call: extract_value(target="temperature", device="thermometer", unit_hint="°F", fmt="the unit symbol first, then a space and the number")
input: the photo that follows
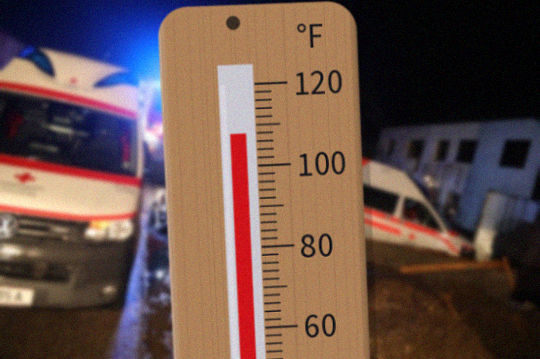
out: °F 108
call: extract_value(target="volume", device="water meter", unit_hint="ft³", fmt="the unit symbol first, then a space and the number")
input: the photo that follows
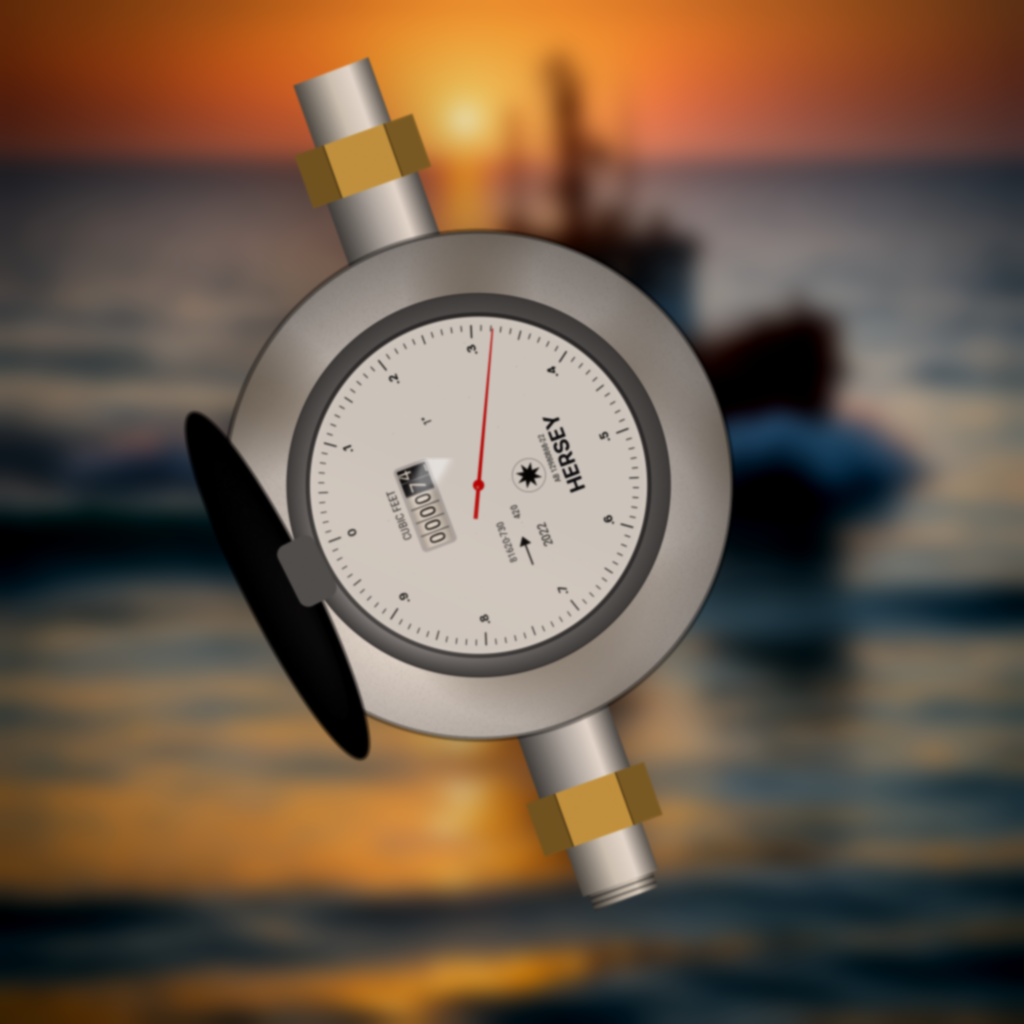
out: ft³ 74.32
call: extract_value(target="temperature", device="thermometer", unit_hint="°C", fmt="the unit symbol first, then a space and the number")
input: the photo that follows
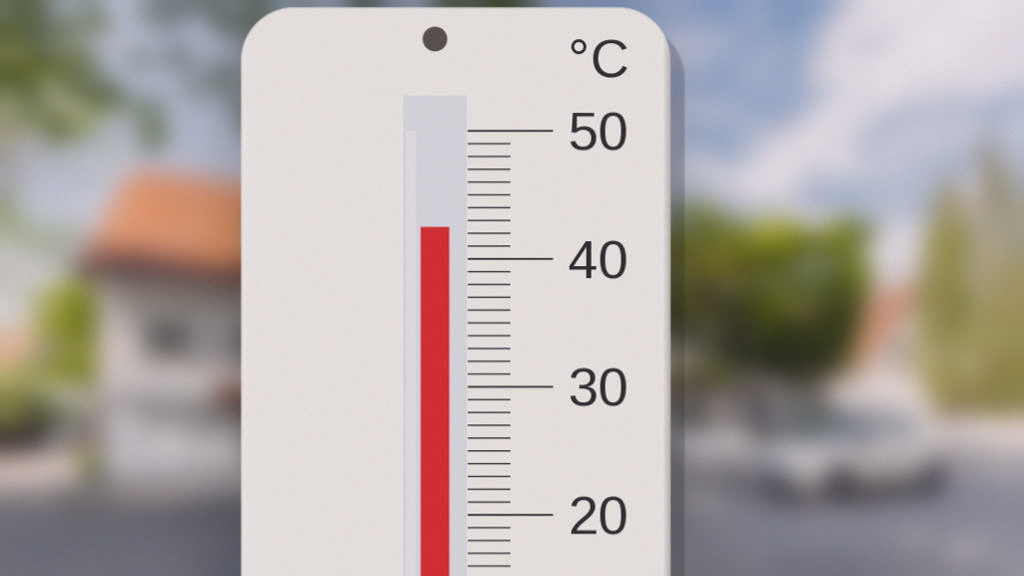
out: °C 42.5
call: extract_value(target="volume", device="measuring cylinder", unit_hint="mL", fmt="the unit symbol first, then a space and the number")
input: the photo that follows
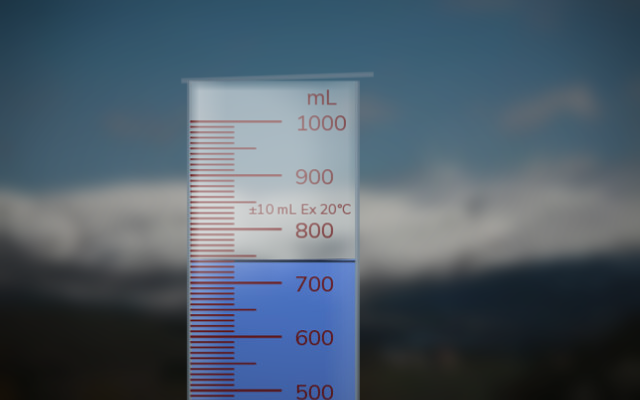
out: mL 740
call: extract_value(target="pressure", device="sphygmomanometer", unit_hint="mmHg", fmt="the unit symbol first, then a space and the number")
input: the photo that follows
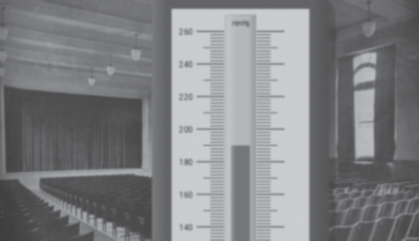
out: mmHg 190
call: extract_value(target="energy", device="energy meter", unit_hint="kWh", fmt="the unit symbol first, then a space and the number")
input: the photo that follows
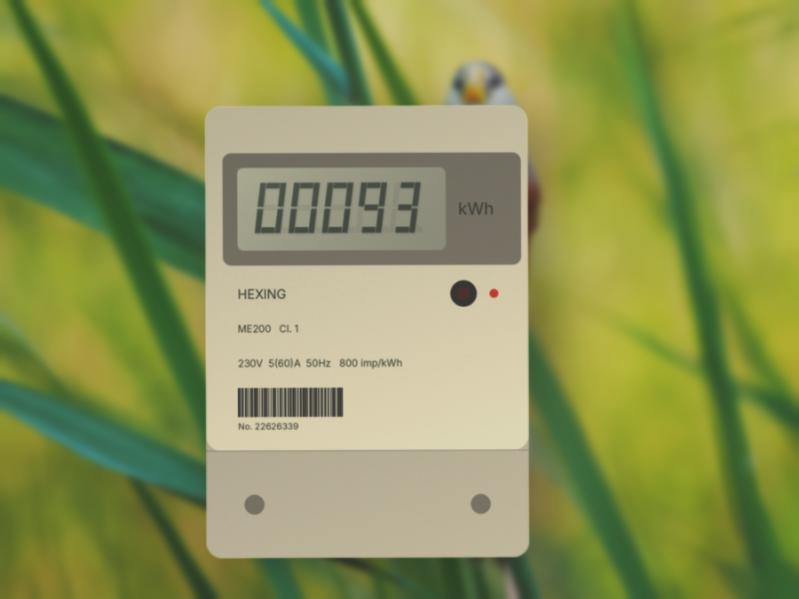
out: kWh 93
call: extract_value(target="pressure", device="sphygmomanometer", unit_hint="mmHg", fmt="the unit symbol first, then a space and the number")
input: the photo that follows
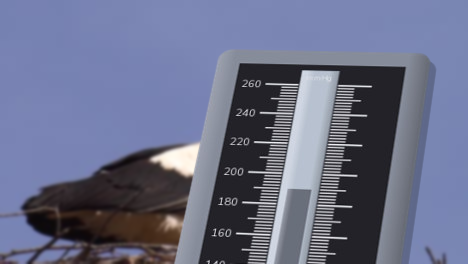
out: mmHg 190
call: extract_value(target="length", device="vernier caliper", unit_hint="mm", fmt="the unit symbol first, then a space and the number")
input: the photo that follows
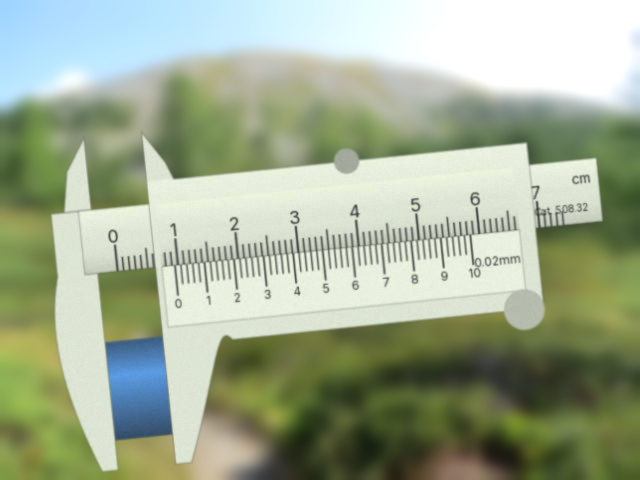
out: mm 9.5
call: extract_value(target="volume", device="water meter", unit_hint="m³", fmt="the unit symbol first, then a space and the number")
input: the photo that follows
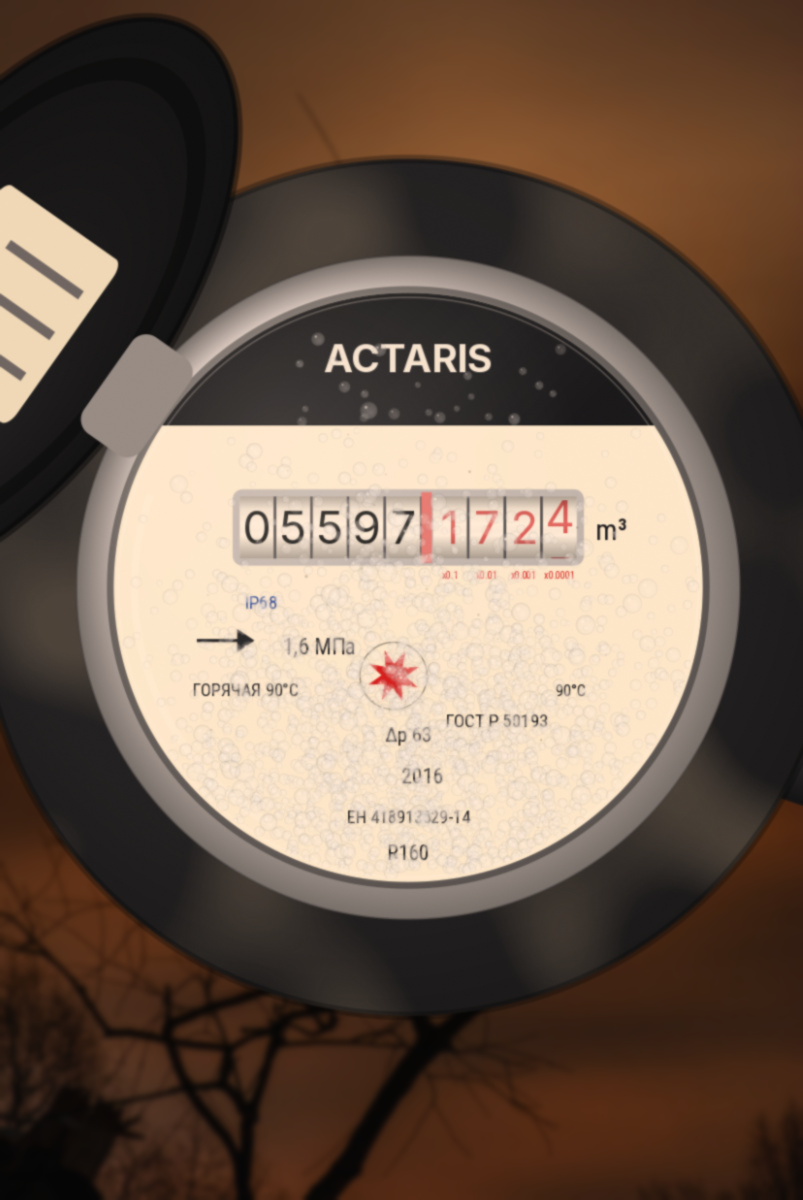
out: m³ 5597.1724
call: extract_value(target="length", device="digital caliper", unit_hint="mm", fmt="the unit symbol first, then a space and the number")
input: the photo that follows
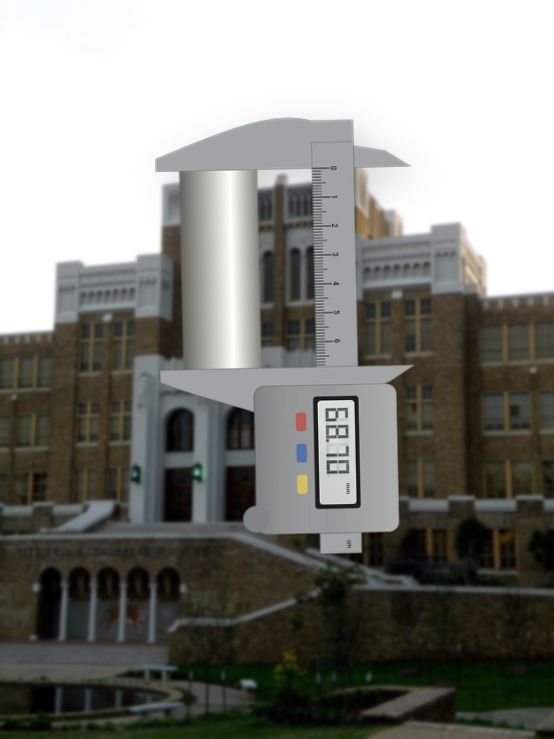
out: mm 68.70
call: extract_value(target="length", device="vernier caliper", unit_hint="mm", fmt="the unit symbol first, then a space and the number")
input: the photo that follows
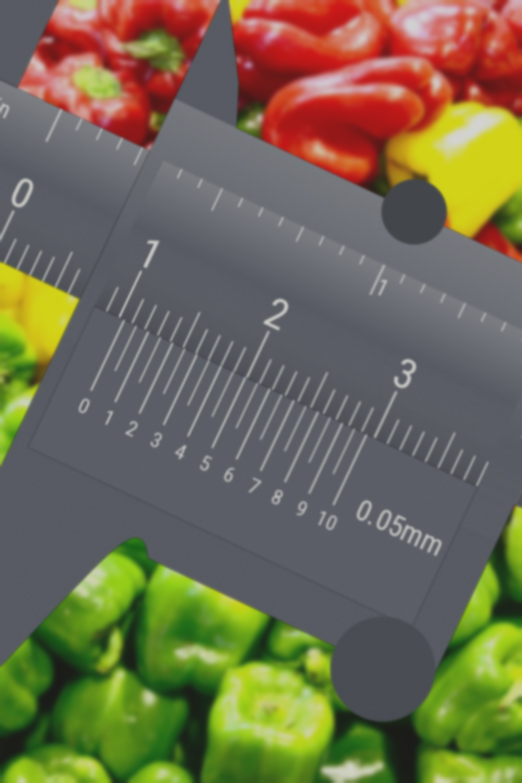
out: mm 10.4
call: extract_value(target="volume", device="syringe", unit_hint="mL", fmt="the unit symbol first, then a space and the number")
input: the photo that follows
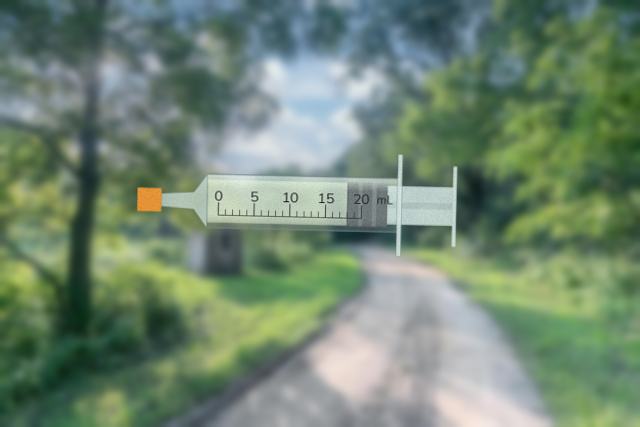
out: mL 18
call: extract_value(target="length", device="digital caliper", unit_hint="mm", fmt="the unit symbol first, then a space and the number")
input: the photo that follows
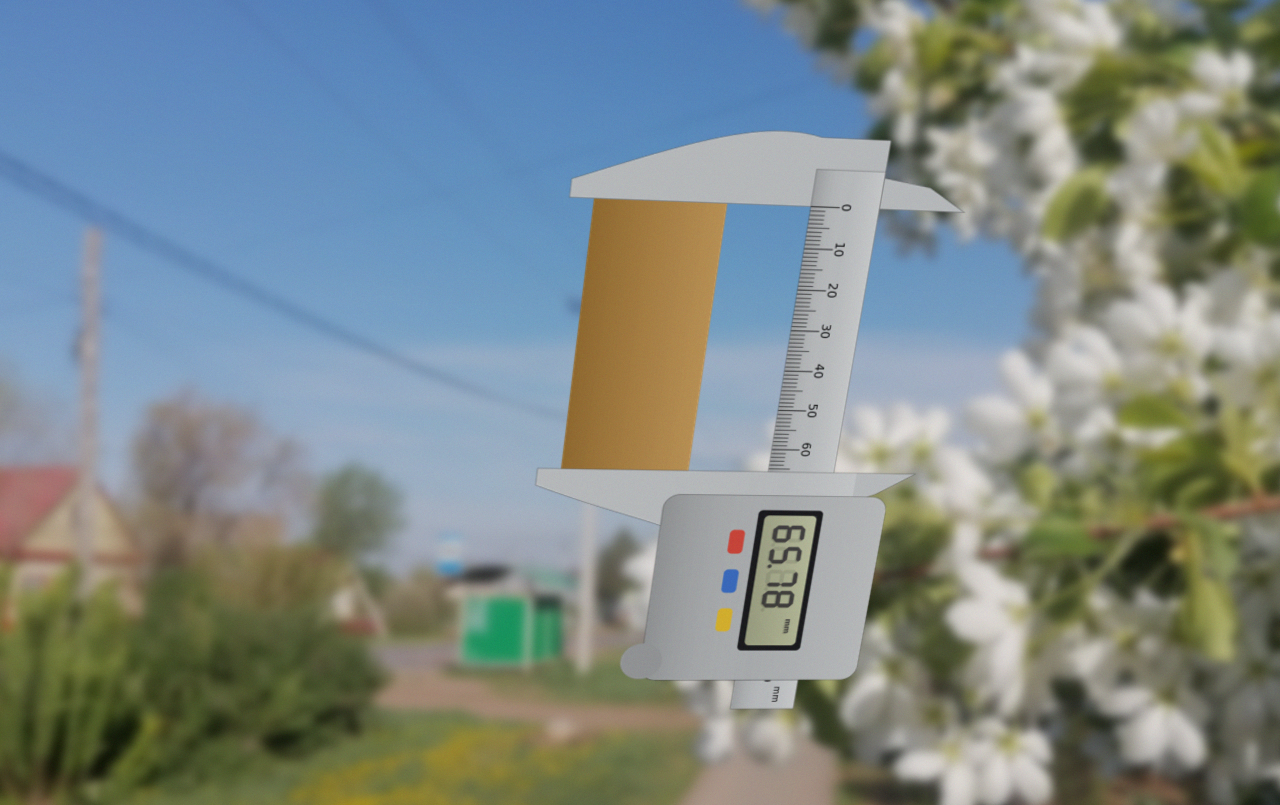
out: mm 65.78
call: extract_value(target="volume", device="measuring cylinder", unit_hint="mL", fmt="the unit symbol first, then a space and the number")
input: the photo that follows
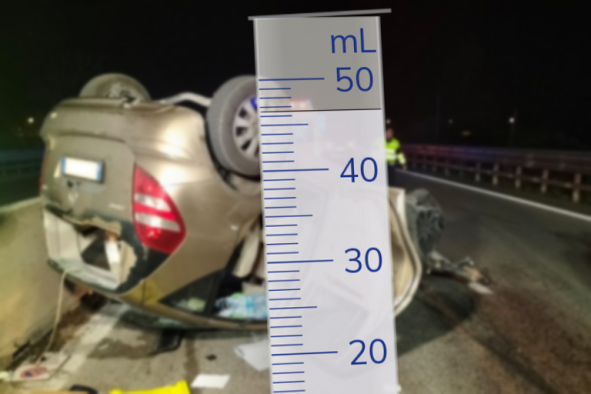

**Problem to work on**
Please pick out every line in the items above that contains the word "water", and copy each such line in full.

**Reply to the task**
call: extract_value(target="volume", device="water meter", unit_hint="ft³", fmt="the unit symbol first, then a space and the number")
call: extract_value(target="volume", device="water meter", unit_hint="m³", fmt="the unit symbol first, then a space and the number")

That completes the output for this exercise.